==== ESTRATTO DELLA PAGINA

Regione Autonoma Friuli Venezia Giulia, non costituita in giudizio;
per l'annullamento
- della deliberazione di Consiglio comunale, n. 91 del 28 dicembre 2020, di approvazione del PAC denominato “Sottozona E7.10 – Azienda Agricola Pischiutta Marinella” e contestuale approvazione della Variante al PRGC n. 94, con Avviso pubblicato sul Bollettino Ufficiale della Regione n. 3 del 20 gennaio 2021;
- dei presupposti, collegati e connessi atti: - della deliberazione consiliare di adozione del PAC, n. 6 del 28 gennaio 2020, pubblicata sul Bollettino Ufficiale della Regione n. 10 del 4 marzo 2020 con i relativi allegati; - della deliberazione di Giunta n. 76 del 2020 (non conosciuta) che ha escluso l’approvazione del PAC dalla procedura di VAS; - della deliberazione consiliare n. 78 del 28 novembre 2020, di approvazione delle controdeduzioni alle osservazioni presentate dai ricorrenti contenute nell’allegata “Relazione tecnica di approvazione”; - di tutti gli atti istruttori a firma del Tecnico della richiedente, Dott. Ing. Fabio Ceschia, in quanto atti assunti a presupposto degli atti amministrativi impugnati con particolare ma non esclusivo riferimento a: - Relazione illustrativa preordinata all’approvazione del PAC; - Verifica di assoggettabilità a VAS; - Elaborato contenente il Dimensionamento e Norme Tecniche di Attuazione; - Relazione Paesaggistica; - Relazione esplicativa;
- di ogni altro atto anche non conosciuto, comunque collegato o connesso con quelli qui impugnati.
con conseguente
domanda di risarcimento dei danni tutti subiti e che si fa riserva di quantificare
Visti il ricorso e i relativi allegati;
Visti gli atti di costituzione in giudizio del Comune di San Daniele del Friuli e di Marinella Pischiutta;
Visti tutti gli atti della causa;
Relatore nell'udienza pubblica del giorno 22 settembre 2021 la dott.ssa Manuela Sinigoi e uditi per le parti i difensori come specificato nel verbale;
Ritenuto e considerato in fatto e diritto quanto segue.
FATTO e DIRITTO
I ricorrenti, comproprietari di un’abitazione con terreno circostante posta nelle immediate vicinanze degli stabilimenti nei quali la Azienda Agricola di cui è titolare la controinteressata esercita attività di allevamento industriale di bovini, contestano la legittimità, invocandone l’annullamento, della deliberazione del Consiglio comunale del Comune di San Daniele del Friuli n. 91 del 28 dicembre 2020 di approvazione del PAC denominato “Sottozona E7.10 – Azienda Agricola Pischiutta Marinella” e della Variante al PRGC n. 94, nonché degli altri atti e provvedimenti in epigrafe compiutamente indicati.
Chiedono, inoltre, il risarcimento dei danni asseritamente subiti a seguito e a causa dell’attività provvvedimentale che assumono illegittima, facendo riserva di loro successiva quantificazione.

========
==== VOCI FORNITE

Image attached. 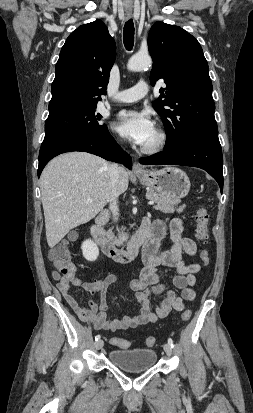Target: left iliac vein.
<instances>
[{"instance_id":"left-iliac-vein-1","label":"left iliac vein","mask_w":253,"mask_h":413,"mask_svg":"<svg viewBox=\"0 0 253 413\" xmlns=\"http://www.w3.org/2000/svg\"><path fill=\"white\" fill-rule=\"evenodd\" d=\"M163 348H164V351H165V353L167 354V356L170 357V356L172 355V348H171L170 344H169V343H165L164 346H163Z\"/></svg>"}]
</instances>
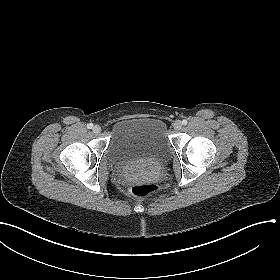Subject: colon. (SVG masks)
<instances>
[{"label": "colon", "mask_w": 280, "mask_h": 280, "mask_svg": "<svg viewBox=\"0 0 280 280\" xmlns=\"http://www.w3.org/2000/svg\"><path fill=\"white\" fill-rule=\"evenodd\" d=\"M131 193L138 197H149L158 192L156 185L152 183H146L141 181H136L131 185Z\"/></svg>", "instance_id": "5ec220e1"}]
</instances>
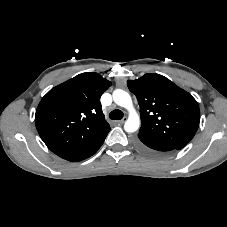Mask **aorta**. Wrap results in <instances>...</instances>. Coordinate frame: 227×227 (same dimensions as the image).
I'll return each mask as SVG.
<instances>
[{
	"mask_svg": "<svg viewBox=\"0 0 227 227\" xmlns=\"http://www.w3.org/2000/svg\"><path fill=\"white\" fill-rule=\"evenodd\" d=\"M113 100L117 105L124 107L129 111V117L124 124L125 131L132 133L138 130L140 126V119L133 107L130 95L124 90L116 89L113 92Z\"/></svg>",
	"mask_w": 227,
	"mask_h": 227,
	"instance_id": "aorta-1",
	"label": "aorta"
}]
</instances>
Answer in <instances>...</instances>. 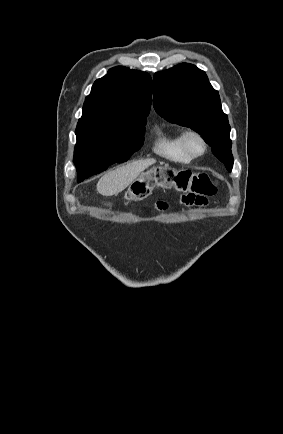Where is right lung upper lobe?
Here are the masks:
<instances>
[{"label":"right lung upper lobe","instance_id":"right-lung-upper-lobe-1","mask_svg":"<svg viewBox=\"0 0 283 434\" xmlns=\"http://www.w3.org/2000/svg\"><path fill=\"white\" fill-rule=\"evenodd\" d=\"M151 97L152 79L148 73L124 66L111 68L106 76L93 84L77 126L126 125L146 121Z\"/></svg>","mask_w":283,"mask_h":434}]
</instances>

========
==== VOCI FORNITE

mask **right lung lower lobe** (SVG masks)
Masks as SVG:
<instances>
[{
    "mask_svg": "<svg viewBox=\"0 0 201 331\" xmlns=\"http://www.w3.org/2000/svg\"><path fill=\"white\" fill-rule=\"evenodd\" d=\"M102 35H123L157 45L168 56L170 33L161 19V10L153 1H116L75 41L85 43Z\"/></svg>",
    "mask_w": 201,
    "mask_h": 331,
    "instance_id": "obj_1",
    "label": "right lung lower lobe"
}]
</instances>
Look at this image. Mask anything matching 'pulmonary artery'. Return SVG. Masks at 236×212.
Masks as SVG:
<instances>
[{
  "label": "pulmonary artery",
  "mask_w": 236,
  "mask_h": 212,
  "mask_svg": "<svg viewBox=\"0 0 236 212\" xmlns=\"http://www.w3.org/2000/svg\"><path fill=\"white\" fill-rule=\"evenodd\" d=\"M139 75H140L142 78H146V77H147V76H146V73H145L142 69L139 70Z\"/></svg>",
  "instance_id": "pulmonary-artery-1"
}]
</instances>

========
==== VOCI FORNITE

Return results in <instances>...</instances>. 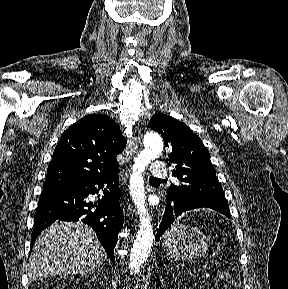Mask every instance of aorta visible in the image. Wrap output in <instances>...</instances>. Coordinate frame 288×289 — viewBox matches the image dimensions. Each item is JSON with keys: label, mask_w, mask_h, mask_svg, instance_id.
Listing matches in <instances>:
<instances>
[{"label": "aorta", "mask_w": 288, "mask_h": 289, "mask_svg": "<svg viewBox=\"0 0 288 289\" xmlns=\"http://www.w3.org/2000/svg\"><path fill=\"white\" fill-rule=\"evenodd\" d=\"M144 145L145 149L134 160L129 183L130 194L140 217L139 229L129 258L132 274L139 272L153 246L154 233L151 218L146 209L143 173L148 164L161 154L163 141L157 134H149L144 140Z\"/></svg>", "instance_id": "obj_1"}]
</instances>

========

▸ CONSEGNE:
- A) Rispondi in base all'estratto:
(i) Con quale numero e in quale data il Consiglio comunale ha approvato il PAC?
(ii) Chi è stato relatore nell'udienza pubblica del 22 settembre 2021?
(iii) Quale attività esercita l'azienda agricola della controinteressata?
- B) Riproduci il passo dell'estratto che comincia con "con conseguente" e prosegue fino a "diritto quanto segue.".

▸ SOLUZIONI SVOLTE:
- A)
(i) Con la deliberazione n. 91 del 28 dicembre 2020.
(ii) La dott.ssa Manuela Sinigoi.
(iii) L'allevamento industriale di bovini.

- B)
con conseguente
domanda di risarcimento dei danni tutti subiti e che si fa riserva di quantificare
Visti il ricorso e i relativi allegati;
Visti gli atti di costituzione in giudizio del Comune di San Daniele del Friuli e di Marinella Pischiutta;
Visti tutti gli atti della causa;
Relatore nell'udienza pubblica del giorno 22 settembre 2021 la dott.ssa Manuela Sinigoi e uditi per le parti i difensori come specificato nel verbale;
Ritenuto e considerato in fatto e diritto quanto segue.